*TASKS*.
1. Write out the passage of the kidney tumor notes that begins at the words "Associate Professor" and stops after "familial renal tumors.".
2. In the kidney tumor notes, which malignant tumor of the kidney is named as by far the most common?

Course: IDPT 5005
University of Colorado Denver, School of Medicine
Francisco G. La Rosa, M.D. (Francisco.LaRosa@ucdenver.edu)
Associate Professor
TUMORS OF KIDNEY & URINARY TRACT
I.
LEARNING OBJECTIVES
1. List the most common benign and malignant tumors of the kidney and describe their most
important characteristics in regards to:
a. Incidence
b. Clinical features
c. Imaging features
d. Urinary findings
e. Gross pathology
f. Microscopic pathology
g. Staging and Prognosis
2. Understand the basic genetic differences between spontaneous and familial renal tumors.
3. Describe the most important benign and malignant tumors of the urinary tract, calyx, pelvis,
ureter, urinary bladder, and urethra.
II.
TUMORS OF THE KIDNEY
Both benign and malignant tumors occur in the kidney. With the exception of oncocytoma,
the benign tumors rarely cause clinical problems. Malignant tumors, on the other hand, are of great
importance clinically and deserve considerable emphasis. By far the most common of these
malignant tumors is renal cell carcinoma (RCC), followed by Wilms tumor, which is found in children
and will be discussed in a separate lecture, and finally urothelial tumors of the calyces and pelves.

*MATERIAL SUPPLIED*.
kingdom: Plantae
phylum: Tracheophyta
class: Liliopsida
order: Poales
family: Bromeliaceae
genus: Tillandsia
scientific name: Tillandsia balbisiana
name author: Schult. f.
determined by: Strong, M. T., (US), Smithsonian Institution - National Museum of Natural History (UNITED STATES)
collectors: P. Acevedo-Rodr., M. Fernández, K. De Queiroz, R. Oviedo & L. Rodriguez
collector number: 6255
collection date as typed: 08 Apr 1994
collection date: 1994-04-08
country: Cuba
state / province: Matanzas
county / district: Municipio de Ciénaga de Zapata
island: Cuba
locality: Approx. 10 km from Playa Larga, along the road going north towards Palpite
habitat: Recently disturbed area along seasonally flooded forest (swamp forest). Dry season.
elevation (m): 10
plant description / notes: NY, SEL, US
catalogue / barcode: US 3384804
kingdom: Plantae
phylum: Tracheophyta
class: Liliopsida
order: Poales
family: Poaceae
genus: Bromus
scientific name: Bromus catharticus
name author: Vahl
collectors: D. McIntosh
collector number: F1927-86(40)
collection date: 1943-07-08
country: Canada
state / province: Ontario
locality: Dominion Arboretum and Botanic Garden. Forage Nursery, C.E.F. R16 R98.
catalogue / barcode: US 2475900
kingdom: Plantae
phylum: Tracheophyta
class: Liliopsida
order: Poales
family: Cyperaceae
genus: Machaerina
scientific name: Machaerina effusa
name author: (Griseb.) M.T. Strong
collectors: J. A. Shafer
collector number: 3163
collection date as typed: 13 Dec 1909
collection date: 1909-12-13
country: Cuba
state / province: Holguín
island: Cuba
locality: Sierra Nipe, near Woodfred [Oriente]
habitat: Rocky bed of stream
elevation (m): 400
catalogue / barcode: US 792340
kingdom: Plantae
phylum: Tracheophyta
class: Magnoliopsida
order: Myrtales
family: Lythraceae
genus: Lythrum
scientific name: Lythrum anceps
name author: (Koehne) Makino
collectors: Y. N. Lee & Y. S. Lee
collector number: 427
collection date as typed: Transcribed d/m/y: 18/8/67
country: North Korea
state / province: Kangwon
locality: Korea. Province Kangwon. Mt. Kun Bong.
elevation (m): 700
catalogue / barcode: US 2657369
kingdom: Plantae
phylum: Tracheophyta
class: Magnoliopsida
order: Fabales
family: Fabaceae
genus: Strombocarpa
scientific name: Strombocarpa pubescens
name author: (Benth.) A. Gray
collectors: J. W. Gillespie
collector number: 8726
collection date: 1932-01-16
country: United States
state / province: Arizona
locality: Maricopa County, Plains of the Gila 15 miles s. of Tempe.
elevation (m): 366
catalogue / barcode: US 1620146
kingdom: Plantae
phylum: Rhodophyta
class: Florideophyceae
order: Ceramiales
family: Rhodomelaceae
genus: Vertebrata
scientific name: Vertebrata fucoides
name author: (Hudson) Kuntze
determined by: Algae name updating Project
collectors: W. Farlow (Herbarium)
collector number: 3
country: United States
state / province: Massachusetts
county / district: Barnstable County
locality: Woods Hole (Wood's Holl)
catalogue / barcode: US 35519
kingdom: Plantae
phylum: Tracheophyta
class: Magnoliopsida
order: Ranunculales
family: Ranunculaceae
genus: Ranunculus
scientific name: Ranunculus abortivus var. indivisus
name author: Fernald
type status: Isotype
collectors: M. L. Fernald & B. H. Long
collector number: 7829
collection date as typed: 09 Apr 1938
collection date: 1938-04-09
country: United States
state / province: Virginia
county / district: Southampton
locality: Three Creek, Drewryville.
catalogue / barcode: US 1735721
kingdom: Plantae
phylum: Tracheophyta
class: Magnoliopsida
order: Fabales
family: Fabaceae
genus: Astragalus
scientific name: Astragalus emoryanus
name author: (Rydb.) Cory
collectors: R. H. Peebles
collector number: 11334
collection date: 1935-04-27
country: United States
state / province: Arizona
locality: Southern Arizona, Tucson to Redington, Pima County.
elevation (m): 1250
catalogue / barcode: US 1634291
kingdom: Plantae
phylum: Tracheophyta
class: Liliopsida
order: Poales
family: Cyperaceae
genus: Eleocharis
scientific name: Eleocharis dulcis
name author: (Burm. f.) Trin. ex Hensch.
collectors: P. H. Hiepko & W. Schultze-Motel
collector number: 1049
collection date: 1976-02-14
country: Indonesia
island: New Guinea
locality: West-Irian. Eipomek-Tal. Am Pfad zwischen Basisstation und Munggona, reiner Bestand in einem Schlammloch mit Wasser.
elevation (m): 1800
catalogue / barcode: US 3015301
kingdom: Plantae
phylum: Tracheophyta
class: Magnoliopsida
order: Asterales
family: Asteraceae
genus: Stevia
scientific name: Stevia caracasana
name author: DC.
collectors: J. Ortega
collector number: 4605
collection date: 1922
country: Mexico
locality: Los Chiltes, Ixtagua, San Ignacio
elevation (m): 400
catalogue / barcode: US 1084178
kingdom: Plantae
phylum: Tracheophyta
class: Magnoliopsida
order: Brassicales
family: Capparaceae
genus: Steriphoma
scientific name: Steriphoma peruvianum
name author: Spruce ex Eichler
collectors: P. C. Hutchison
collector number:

*SOLUTION LIST*.
1.
Associate Professor
TUMORS OF KIDNEY & URINARY TRACT
I.
LEARNING OBJECTIVES
1. List the most common benign and malignant tumors of the kidney and describe their most
important characteristics in regards to:
a. Incidence
b. Clinical features
c. Imaging features
d. Urinary findings
e. Gross pathology
f. Microscopic pathology
g. Staging and Prognosis
2. Understand the basic genetic differences between spontaneous and familial renal tumors.

2. Renal cell carcinoma (RCC).